**What is being asked**
Collect every line of the material below that contains the string "qUnion". Letter case must match.

====

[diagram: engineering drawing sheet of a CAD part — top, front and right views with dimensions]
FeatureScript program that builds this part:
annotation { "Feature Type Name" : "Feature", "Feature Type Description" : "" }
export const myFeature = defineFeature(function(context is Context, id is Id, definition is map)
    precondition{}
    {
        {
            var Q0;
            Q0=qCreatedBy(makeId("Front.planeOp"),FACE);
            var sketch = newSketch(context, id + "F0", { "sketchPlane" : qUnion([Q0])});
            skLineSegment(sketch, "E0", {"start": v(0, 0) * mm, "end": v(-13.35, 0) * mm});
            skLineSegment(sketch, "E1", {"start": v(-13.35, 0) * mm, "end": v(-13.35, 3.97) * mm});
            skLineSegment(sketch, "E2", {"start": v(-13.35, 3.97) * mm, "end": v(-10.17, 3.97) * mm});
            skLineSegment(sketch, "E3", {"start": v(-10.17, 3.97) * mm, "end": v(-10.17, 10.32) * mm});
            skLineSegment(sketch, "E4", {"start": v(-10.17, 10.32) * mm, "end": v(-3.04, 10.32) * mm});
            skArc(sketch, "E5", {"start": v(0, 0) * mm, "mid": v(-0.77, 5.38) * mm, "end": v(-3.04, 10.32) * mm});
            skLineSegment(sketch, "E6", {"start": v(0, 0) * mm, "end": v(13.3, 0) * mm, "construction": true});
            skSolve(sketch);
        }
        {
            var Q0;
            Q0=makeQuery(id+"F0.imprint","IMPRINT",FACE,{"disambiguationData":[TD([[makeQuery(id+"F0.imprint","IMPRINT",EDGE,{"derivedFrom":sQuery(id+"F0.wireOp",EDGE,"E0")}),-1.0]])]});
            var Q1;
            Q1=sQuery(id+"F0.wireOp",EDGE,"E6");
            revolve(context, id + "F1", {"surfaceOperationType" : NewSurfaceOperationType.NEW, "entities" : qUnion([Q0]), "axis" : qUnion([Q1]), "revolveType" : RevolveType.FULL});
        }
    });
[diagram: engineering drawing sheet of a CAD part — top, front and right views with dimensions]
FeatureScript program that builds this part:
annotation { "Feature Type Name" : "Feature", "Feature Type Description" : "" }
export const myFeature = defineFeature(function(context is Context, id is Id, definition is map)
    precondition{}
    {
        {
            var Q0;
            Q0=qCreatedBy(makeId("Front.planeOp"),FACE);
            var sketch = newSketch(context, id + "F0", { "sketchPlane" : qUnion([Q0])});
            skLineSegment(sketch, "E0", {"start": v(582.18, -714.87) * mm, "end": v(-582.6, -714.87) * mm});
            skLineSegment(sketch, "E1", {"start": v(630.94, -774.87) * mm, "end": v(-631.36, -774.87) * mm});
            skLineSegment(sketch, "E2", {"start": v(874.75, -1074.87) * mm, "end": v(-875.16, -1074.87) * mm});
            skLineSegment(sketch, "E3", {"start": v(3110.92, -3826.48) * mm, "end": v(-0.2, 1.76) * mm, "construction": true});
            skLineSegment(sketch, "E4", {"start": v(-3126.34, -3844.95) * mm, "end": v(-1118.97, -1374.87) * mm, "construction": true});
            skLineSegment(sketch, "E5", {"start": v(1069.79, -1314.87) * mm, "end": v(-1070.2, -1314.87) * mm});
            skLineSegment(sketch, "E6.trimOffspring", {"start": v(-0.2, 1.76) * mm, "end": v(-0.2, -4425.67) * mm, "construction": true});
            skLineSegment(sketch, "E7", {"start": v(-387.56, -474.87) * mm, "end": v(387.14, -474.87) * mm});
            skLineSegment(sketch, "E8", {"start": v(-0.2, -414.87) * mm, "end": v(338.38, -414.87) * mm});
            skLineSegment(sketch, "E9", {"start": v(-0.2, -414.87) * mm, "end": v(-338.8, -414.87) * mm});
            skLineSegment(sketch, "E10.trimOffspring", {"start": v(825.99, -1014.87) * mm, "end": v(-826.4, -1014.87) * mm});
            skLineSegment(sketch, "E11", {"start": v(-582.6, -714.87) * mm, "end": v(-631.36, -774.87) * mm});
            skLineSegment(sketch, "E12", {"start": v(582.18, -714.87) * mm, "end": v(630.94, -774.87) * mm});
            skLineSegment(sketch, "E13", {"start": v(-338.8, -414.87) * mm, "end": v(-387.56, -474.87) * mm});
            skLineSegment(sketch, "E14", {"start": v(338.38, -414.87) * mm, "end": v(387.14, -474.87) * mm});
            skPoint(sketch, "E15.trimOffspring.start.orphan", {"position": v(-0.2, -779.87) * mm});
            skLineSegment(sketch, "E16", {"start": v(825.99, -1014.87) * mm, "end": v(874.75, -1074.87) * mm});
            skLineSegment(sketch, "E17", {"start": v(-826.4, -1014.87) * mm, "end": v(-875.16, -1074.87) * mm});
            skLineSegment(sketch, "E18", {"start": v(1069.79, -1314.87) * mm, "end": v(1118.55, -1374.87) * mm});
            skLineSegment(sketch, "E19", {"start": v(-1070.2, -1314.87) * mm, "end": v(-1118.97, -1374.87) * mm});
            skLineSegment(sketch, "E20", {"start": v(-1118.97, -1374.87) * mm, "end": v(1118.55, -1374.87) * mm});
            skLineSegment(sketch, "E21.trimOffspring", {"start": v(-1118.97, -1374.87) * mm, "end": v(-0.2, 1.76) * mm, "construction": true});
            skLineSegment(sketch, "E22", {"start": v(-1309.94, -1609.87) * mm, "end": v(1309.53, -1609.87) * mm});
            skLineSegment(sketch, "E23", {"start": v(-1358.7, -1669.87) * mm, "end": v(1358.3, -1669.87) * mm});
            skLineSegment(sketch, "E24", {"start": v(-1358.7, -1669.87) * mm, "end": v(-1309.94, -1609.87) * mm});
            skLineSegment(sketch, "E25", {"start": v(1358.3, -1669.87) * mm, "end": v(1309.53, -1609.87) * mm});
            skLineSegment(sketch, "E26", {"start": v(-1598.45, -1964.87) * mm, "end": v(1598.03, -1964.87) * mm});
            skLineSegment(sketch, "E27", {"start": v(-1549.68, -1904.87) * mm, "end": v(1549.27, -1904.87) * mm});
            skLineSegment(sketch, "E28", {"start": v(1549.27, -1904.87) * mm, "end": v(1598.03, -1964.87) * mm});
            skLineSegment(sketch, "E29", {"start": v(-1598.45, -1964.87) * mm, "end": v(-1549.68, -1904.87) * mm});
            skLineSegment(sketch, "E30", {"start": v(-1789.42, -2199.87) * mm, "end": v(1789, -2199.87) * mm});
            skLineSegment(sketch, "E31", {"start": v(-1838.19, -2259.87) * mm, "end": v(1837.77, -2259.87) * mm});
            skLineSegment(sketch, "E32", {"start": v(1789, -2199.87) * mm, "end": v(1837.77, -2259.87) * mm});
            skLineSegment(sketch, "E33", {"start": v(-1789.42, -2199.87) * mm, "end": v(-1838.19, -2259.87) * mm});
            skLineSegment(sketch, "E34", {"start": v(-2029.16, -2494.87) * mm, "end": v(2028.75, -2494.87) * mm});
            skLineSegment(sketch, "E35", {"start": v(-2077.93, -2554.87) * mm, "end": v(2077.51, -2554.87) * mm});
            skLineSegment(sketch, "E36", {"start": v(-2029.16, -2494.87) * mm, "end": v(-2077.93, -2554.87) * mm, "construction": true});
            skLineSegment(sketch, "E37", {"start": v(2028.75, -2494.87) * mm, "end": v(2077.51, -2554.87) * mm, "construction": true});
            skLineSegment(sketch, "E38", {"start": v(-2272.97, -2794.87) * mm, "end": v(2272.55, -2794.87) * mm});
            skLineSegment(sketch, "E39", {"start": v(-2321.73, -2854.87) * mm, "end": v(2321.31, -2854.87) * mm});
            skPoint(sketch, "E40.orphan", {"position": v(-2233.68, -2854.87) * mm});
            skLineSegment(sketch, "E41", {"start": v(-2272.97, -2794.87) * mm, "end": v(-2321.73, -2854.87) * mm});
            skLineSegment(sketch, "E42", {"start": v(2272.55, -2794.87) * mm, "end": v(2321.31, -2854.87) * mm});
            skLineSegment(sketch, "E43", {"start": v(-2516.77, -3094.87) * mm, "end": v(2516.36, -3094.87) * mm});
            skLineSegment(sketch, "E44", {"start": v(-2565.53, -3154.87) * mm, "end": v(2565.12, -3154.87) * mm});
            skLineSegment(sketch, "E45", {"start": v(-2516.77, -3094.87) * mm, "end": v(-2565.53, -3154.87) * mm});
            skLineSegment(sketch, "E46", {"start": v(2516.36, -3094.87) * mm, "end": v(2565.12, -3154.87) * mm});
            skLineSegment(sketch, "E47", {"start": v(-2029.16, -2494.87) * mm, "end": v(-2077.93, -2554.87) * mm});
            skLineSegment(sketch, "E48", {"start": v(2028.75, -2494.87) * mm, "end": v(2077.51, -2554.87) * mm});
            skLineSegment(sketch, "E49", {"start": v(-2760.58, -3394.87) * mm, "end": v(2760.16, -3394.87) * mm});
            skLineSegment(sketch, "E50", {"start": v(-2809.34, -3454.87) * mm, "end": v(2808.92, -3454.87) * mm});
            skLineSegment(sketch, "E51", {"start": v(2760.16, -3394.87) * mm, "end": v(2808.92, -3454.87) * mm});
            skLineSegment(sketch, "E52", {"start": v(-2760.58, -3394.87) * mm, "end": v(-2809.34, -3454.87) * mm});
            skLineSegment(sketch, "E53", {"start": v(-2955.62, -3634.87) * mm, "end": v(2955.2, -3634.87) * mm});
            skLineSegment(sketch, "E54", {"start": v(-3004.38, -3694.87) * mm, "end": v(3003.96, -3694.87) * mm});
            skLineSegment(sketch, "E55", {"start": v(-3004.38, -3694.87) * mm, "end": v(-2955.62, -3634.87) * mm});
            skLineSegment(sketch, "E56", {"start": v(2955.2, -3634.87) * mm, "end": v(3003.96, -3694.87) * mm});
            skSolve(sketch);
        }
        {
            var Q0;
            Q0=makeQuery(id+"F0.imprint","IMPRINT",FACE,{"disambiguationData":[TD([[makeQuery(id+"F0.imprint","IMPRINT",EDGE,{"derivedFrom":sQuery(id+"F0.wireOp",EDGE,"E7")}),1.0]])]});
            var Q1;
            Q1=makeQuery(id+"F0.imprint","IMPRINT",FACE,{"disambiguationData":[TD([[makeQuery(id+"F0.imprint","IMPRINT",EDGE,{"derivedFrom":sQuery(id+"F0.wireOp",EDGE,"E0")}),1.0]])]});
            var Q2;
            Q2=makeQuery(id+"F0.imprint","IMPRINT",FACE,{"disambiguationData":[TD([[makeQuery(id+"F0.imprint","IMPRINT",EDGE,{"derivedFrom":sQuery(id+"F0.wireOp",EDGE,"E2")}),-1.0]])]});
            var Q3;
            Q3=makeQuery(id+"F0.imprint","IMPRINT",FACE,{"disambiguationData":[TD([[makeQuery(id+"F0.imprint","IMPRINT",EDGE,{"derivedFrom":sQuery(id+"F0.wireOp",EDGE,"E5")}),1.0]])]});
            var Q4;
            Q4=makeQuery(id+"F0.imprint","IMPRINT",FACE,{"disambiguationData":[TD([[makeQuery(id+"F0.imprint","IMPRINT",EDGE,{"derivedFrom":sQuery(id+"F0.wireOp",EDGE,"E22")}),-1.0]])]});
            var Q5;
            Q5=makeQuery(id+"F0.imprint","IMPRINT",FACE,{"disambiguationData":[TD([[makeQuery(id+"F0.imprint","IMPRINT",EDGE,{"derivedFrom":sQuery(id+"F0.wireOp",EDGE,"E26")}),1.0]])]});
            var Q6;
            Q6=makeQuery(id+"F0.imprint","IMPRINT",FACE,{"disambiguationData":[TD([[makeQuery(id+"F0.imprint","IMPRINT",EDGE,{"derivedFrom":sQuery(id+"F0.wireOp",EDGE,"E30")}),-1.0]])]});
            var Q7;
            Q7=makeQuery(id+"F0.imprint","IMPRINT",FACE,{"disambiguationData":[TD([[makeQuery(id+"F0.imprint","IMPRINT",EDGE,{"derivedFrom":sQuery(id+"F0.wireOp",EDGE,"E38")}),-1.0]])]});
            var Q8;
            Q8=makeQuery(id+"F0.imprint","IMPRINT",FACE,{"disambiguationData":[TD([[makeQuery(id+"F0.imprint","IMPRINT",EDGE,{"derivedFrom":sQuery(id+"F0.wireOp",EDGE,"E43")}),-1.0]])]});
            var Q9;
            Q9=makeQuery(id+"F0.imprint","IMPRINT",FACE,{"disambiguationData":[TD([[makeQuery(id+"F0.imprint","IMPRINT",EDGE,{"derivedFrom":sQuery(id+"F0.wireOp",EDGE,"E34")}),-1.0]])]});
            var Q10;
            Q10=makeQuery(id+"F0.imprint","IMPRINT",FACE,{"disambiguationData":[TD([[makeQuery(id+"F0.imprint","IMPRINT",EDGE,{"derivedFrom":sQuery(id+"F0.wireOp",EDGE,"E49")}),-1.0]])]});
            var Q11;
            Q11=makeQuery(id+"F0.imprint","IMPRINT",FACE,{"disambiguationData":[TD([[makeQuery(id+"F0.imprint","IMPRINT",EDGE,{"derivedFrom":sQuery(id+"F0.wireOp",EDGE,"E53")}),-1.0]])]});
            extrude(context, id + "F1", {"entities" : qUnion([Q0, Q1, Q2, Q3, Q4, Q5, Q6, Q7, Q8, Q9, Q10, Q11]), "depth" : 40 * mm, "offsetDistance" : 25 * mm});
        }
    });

====

**The result**
            var sketch = newSketch(context, id + "F0", { "sketchPlane" : qUnion([Q0])});
            revolve(context, id + "F1", {"surfaceOperationType" : NewSurfaceOperationType.NEW, "entities" : qUnion([Q0]), "axis" : qUnion([Q1]), "revolveType" : RevolveType.FULL});
            var sketch = newSketch(context, id + "F0", { "sketchPlane" : qUnion([Q0])});
            extrude(context, id + "F1", {"entities" : qUnion([Q0, Q1, Q2, Q3, Q4, Q5, Q6, Q7, Q8, Q9, Q10, Q11]), "depth" : 40 * mm, "offsetDistance" : 25 * mm});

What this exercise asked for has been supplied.